Midfielder Kayla Adamek leads the team on points and is 7th in the league with 8 goals (t-9th) and 5 assists (t-3rd).

They have one name familiar to DC-area fans: Rachelle Beanlands, the starting goalkeeper for the University of Maryland for the past 3 years as well as the starting goalkeeper for ACF Torino in 2013 and 2014. She’s also in the Canadian National Team pool and is first in the league with a 0.631 GAA.

Beanlands and Adamek were named to the Northeastern All-Conference Team along with defender Kelsey Wilson. Adamek was also selected for the All-League Team.

Colorado Pride

Record: 9-2-1.
Seeded: #2
How qualified: Western Conference champion after beating Seattle Sounders Women in conference championship, 2-1.
Twitter handle: @pridewleague.

The Colorado Pride organization was established in 1994 but only joined the W-League in 2014. They finished second in the Western Conference that year, then lost to the Los Angeles Blues, 2-1, in the toughest playoff match the Blues had on their way to the championship.

This year they again finished second in the conference but went on the road and downed first place Seattle to earn the right to represent the Western Conference in the Final Four.

They finished the regular season with a staggering +51 goal differential with both the most goals scored in the league (58) and the fewest allowed (7). (It does help, though, to play in a conference with 2 teams with a -54 and a -60 goal differential.)

Forward Tara Andrews led the league in goals scored with 18 and in points with 39. Fellow forward Alleandra Watt tied for 14th in points with 16 and 7th in assists with 4. Midfielder Laura Kane also has 4 assists. Goalkeeper Britt Eckerstrom is second in the league in GAA, barely behind Beanlands at 0.635.

Defender Sophie Howard was named to the Western All-Conference Team, while Andrews and Eckerstrom were named both All-Conference and All-League.

Three players on the team should be familiar to DC fans. Midfielder Holly King played for both the W-League DC United Women (in 2012) and the professional Washington Spirit (in 2013). Eckerstrom also played for the DC United Women in 2012. Kane played for the ASA Chesapeake Charge in 2012 and 2013. She was named the WPSL East Conference Player of the Year for leading the Charge to an undefeated season in 2013.

Washington Spirit Reserves

Record: 9-0-3.
Seeded: #1
How qualified: Southeastern Conference champion.
Twitter handle: @WSReserves.

The Spirit Reserves were established in 2011 as the DC United Women, then were renamed as the amateur arm of the professional Spirit in 2013. They have made the playoffs every year but the first, getting to the championship last year and the Final Four the two years before that.

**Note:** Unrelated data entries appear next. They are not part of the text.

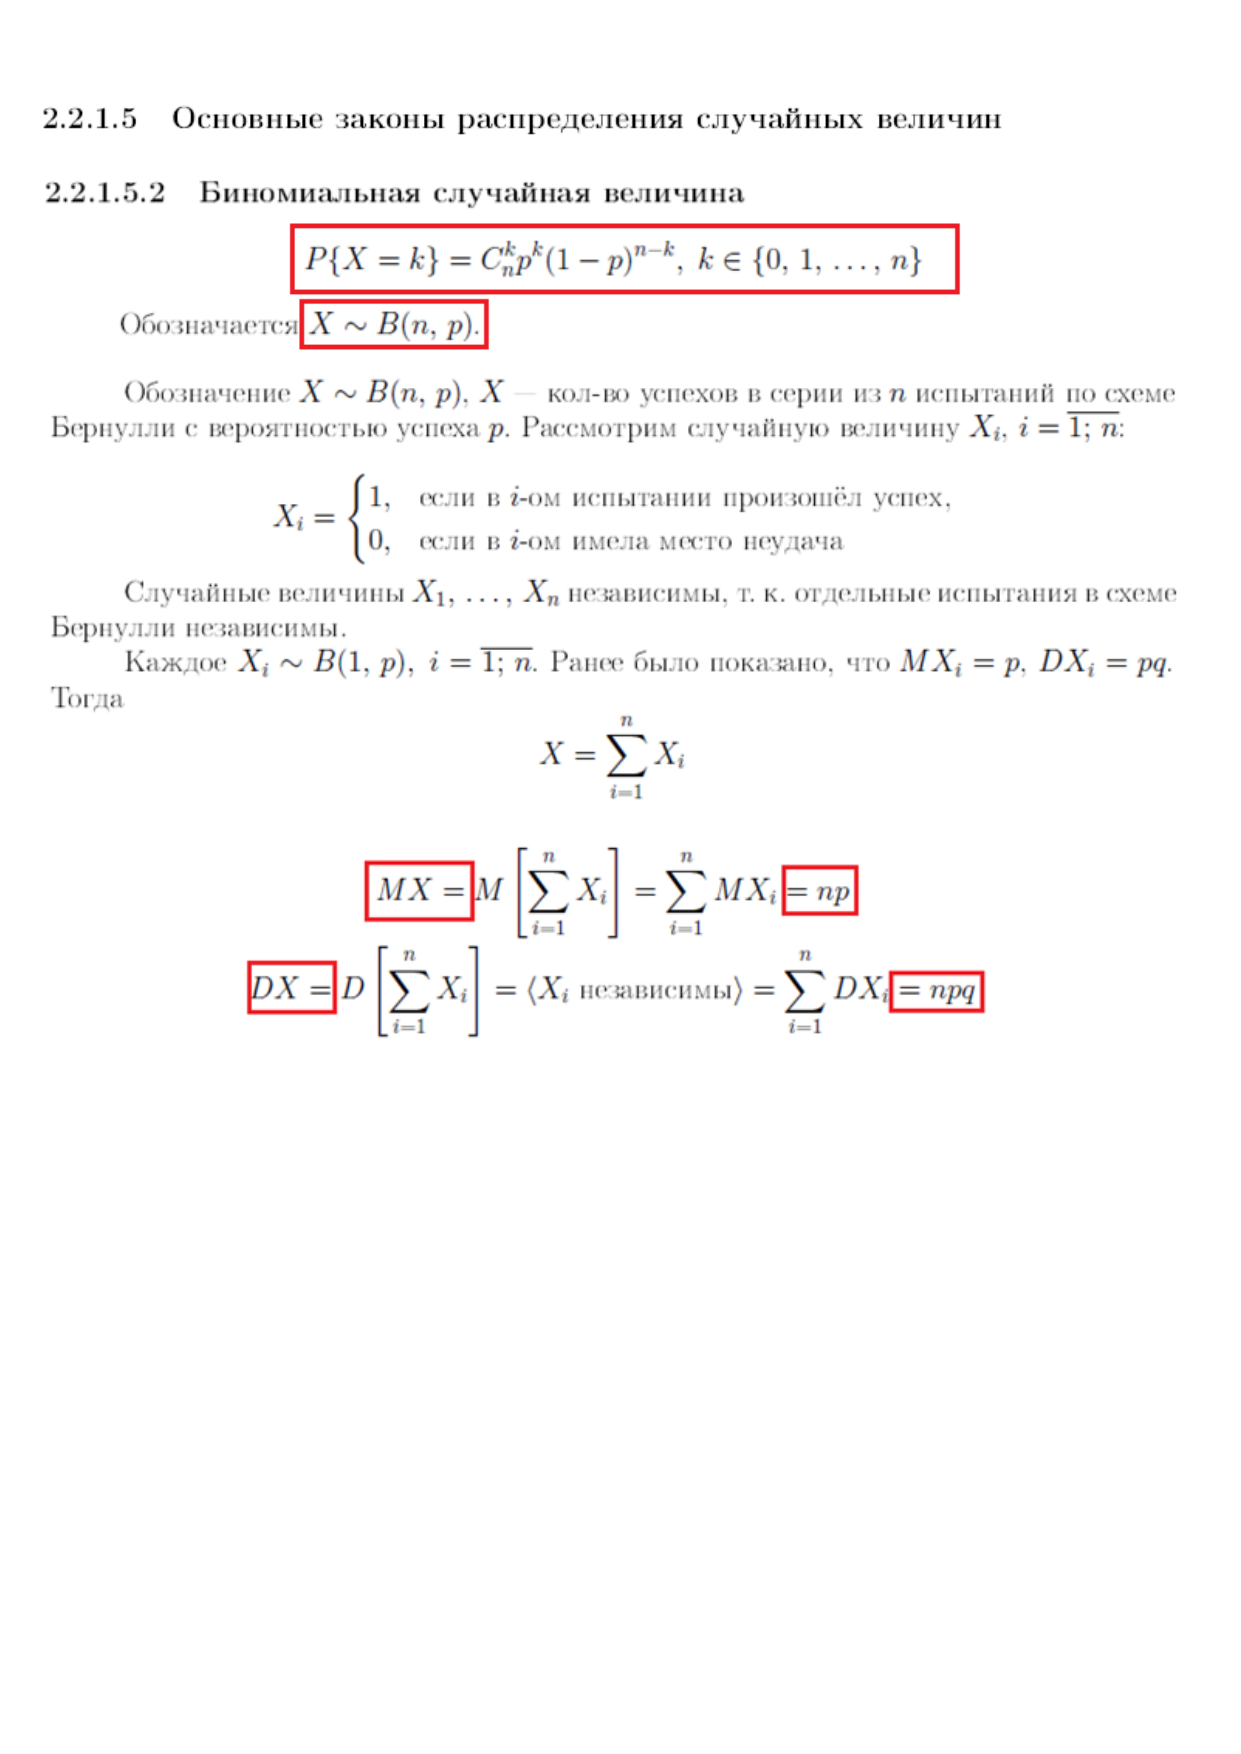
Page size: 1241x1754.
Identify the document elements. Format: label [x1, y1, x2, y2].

picture [29, 92, 1211, 145]
picture [29, 370, 1198, 1046]
picture [29, 165, 1212, 367]
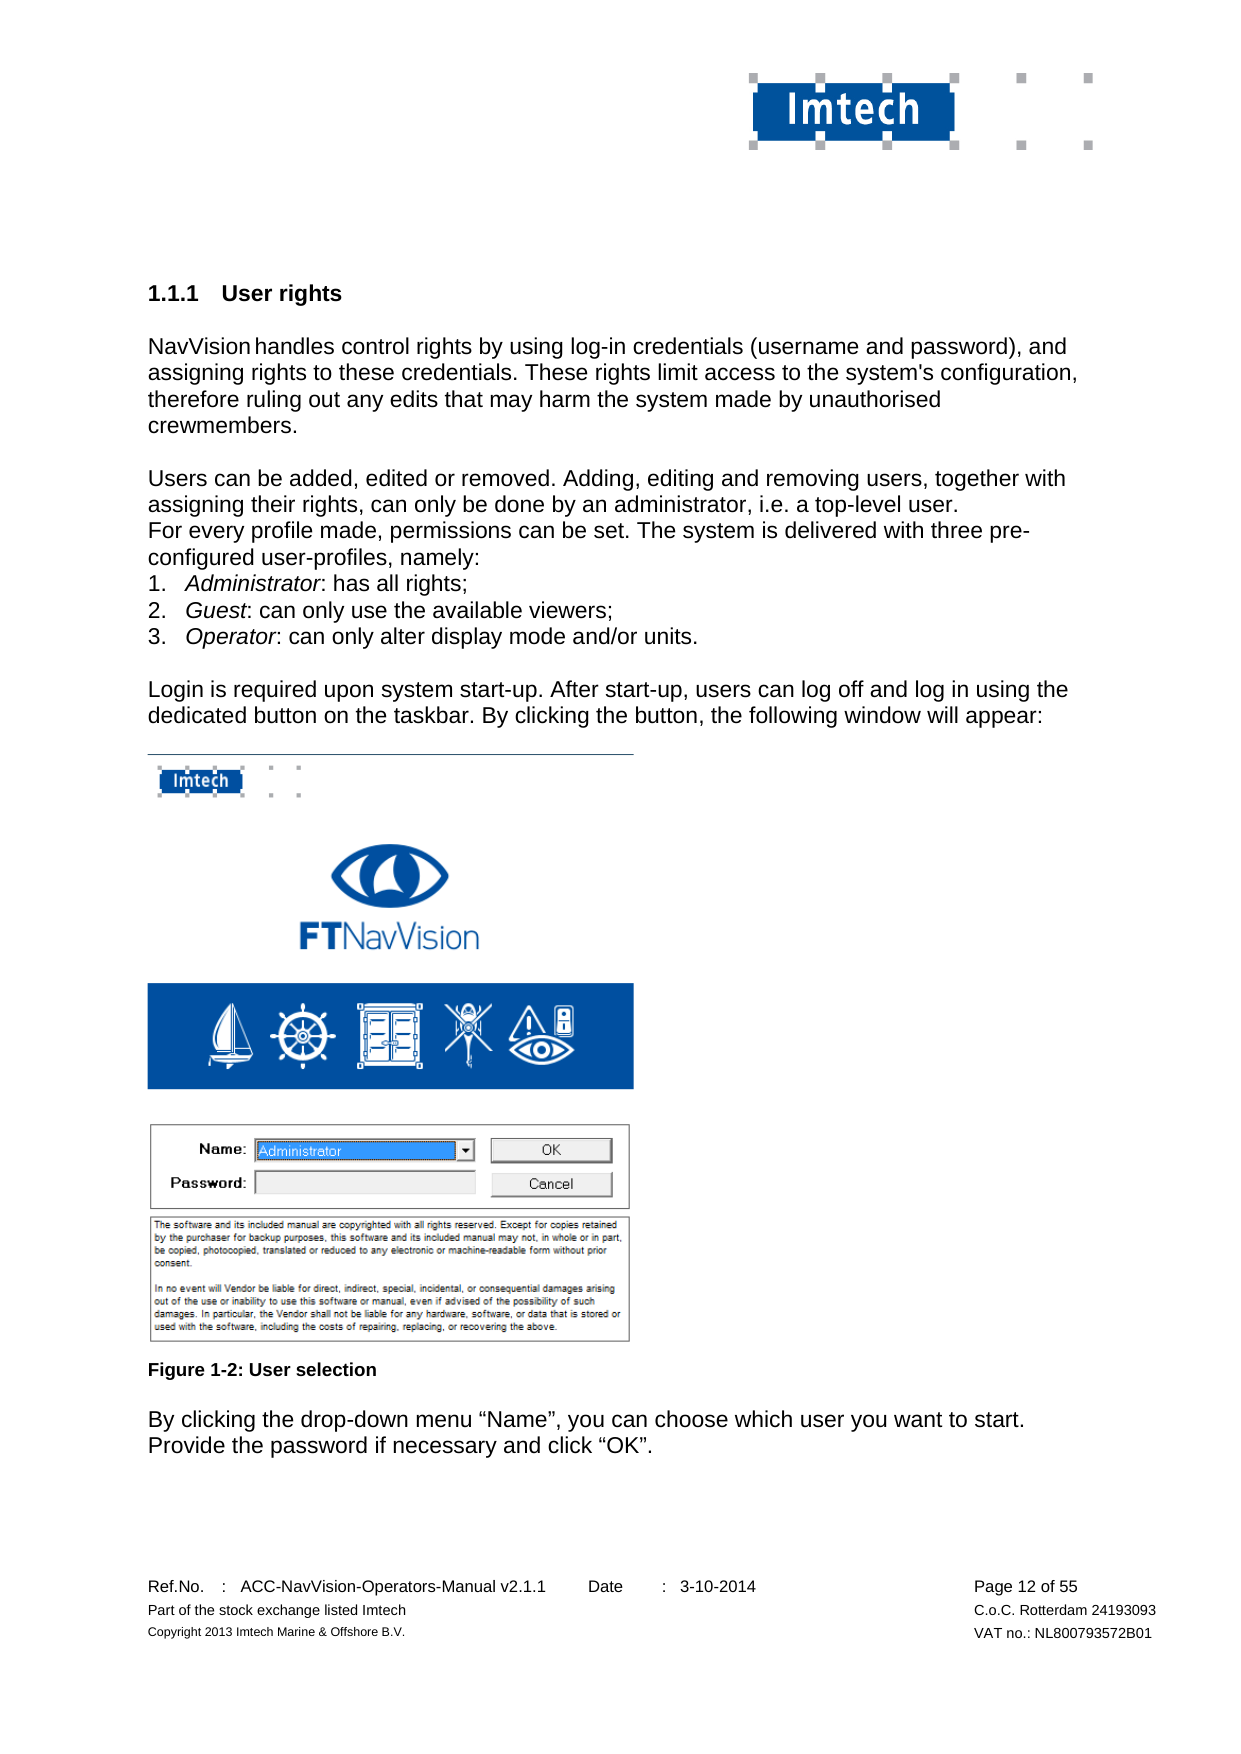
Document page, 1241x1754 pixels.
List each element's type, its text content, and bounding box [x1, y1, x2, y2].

list Operator: can only alter display mode and/or units. [148, 623, 1093, 649]
picture [147, 754, 634, 1347]
text By clicking the drop-down menu “Name”, you can choose which user you want to start. Provide the password if necessary and click “OK”. [148, 1406, 1093, 1458]
text Login is required upon system start-up. After start-up, users can log off and log in using the dedicated button on the taskbar. By clicking the button, the following window will appear: [148, 676, 1093, 728]
text NavVision handles control rights by using log-in credentials (username and password), and assigning rights to these credentials. These rights limit access to the system's configuration, therefore ruling out any edits that may harm the system made by unauthorised crewmembers. [148, 333, 1093, 438]
text Figure 1-2: User selection [148, 1359, 1093, 1381]
text Users can be added, edited or removed. Adding, editing and removing users, together with assigning their rights, can only be done by an administrator, i.e. a top-level user. [148, 465, 1093, 517]
picture [748, 73, 1093, 150]
text For every profile made, permissions can be set. The system is delivered with three pre-configured user-profiles, namely: [148, 517, 1093, 570]
list Guest: can only use the available viewers; [148, 597, 1093, 623]
subtitle User rights [148, 280, 1093, 307]
list Administrator: has all rights; [148, 570, 1093, 597]
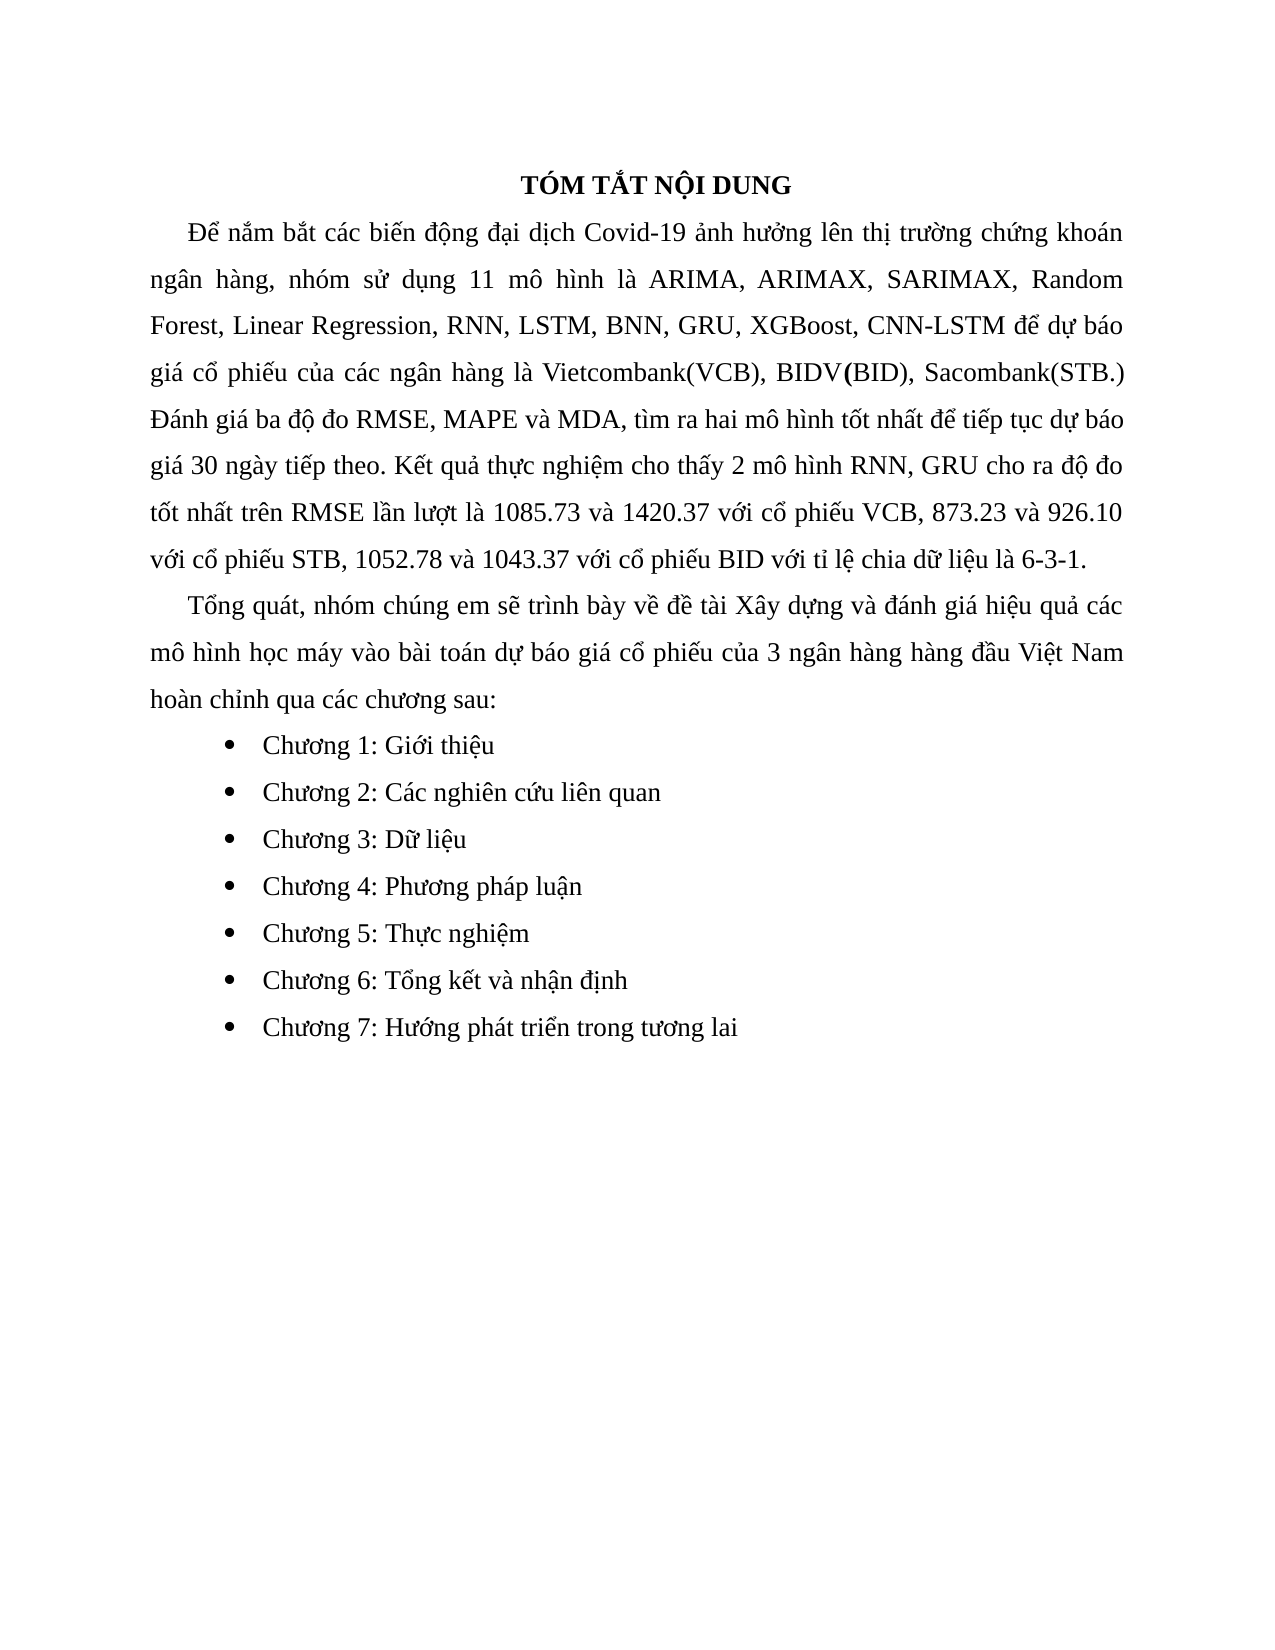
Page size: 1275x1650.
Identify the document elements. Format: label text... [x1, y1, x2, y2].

text Để nắm bắt các biến động đại dịch Covid-19 ảnh hưởng lên thị trường chứng khoán ngân hàng, nhóm sử dụng 11 mô hình là ARIMA, ARIMAX, SARIMAX, Random Forest, Linear Regression, RNN, LSTM, BNN, GRU, XGBoost, CNN-LSTM để dự báo giá cổ phiếu của các ngân hàng là Vietcombank(VCB), BIDV(BID), Sacombank(STB.) Đánh giá ba độ đo RMSE, MAPE và MDA, tìm ra hai mô hình tốt nhất để tiếp tục dự báo giá 30 ngày tiếp theo. Kết quả thực nghiệm cho thấy 2 mô hình RNN, GRU cho ra độ đo tốt nhất trên RMSE lần lượt là 1085.73 và 1420.37 với cổ phiếu VCB, 873.23 và 926.10 với cổ phiếu STB, 1052.78 và 1043.37 với cổ phiếu BID với tỉ lệ chia dữ liệu là 6-3-1. [150, 216, 1125, 574]
text Tổng quát, nhóm chúng em sẽ trình bày về đề tài Xây dựng và đánh giá hiệu quả các mô hình học máy vào bài toán dự báo giá cổ phiếu của 3 ngân hàng hàng đầu Việt Nam hoàn chỉnh qua các chương sau: [150, 589, 1125, 714]
list Chương 6: Tổng kết và nhận định [225, 964, 1125, 995]
list Chương 5: Thực nghiệm [225, 917, 1125, 948]
list Chương 4: Phương pháp luận [225, 870, 1125, 901]
subtitle TÓM TẮT NỘI DUNG [187, 169, 1125, 201]
list Chương 3: Dữ liệu [225, 823, 1125, 854]
list Chương 7: Hướng phát triển trong tương lai [225, 1011, 1125, 1042]
list Chương 1: Giới thiệu [225, 729, 1125, 761]
list Chương 2: Các nghiên cứu liên quan [225, 776, 1125, 807]
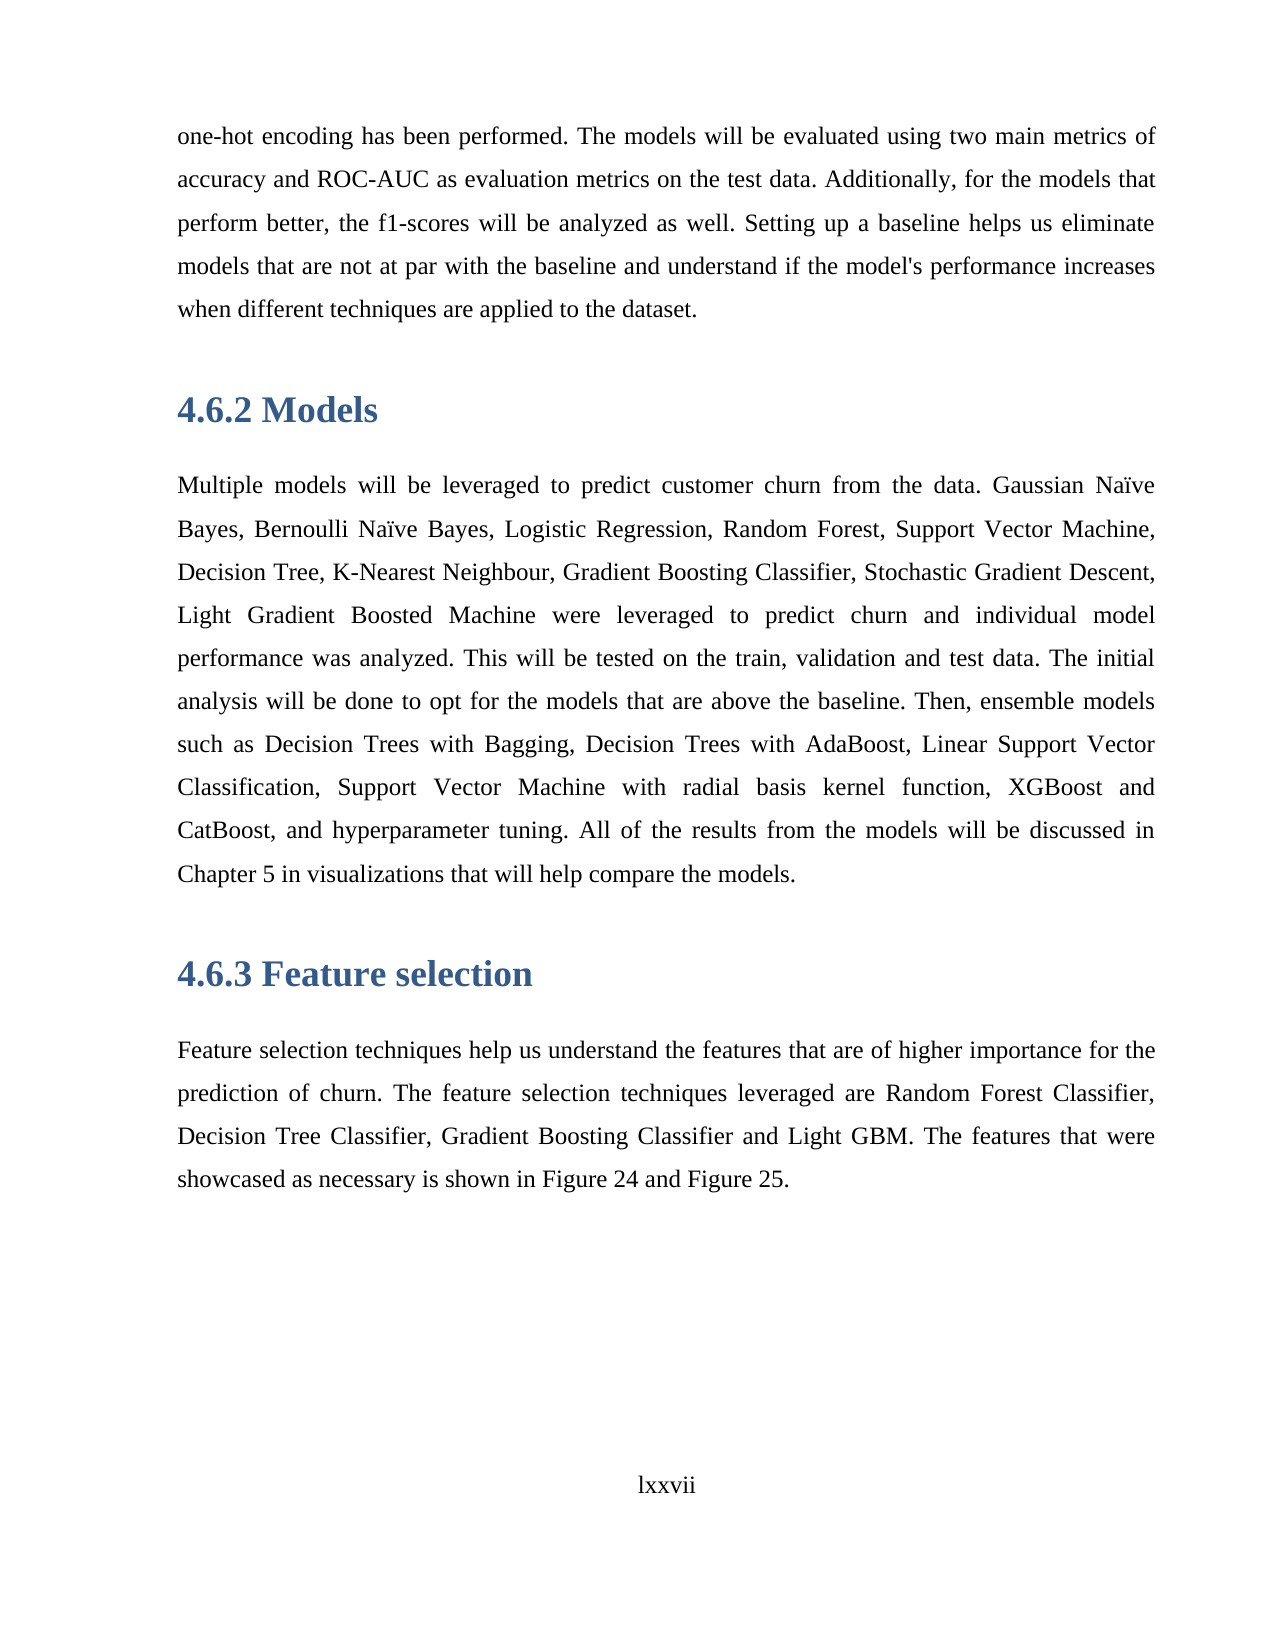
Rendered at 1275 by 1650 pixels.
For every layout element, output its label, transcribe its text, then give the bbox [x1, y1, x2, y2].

This year they went undefeated in the toughest conference in the league, finishing just one standings point ahead of the second-place Charlotte Lady Eagles, who would likewise have been the #1 seed in the Final Four had they been able to displace the Reserves. They scored 38 goals while giving up 11, tied for the second stingiest defense in the league.

Washington scores by committee, with no standout star. Imani Dorsey and Meggie Dougherty-Howard tied for 10th in the league with 18 points as well as 9th in goals scored with 8, while Midge Purce is tied for 14th with 16 and is just barely behind with 7 goals.

Dorsey and Dougherty-Howard were named to the Southeastern All-Conference Team along with defender Carson Pickett. Dougherty-Howard was also named to the All-League Team.

Goalkeeper has also been a committee effort, which is less desirable. Unlike recent years they’ve had no regular goalkeeper like Adelaide Gay in 2014 or DiDi Haracic before then. Their main starter has been Katelyn Jensen, who just graduated from high school and heads to Kentucky in the fall. But even she’s only played about half the time, accumulating a 1.333 GAA, which would place her 7th in the league if she weren’t 10 minutes short of the qualifying level of participation. William & Mary’s Caroline Casey and Towson’s Erin Quinn (formerly of the ASA Chesapeake Charge) have filled in the remainder of the net duties.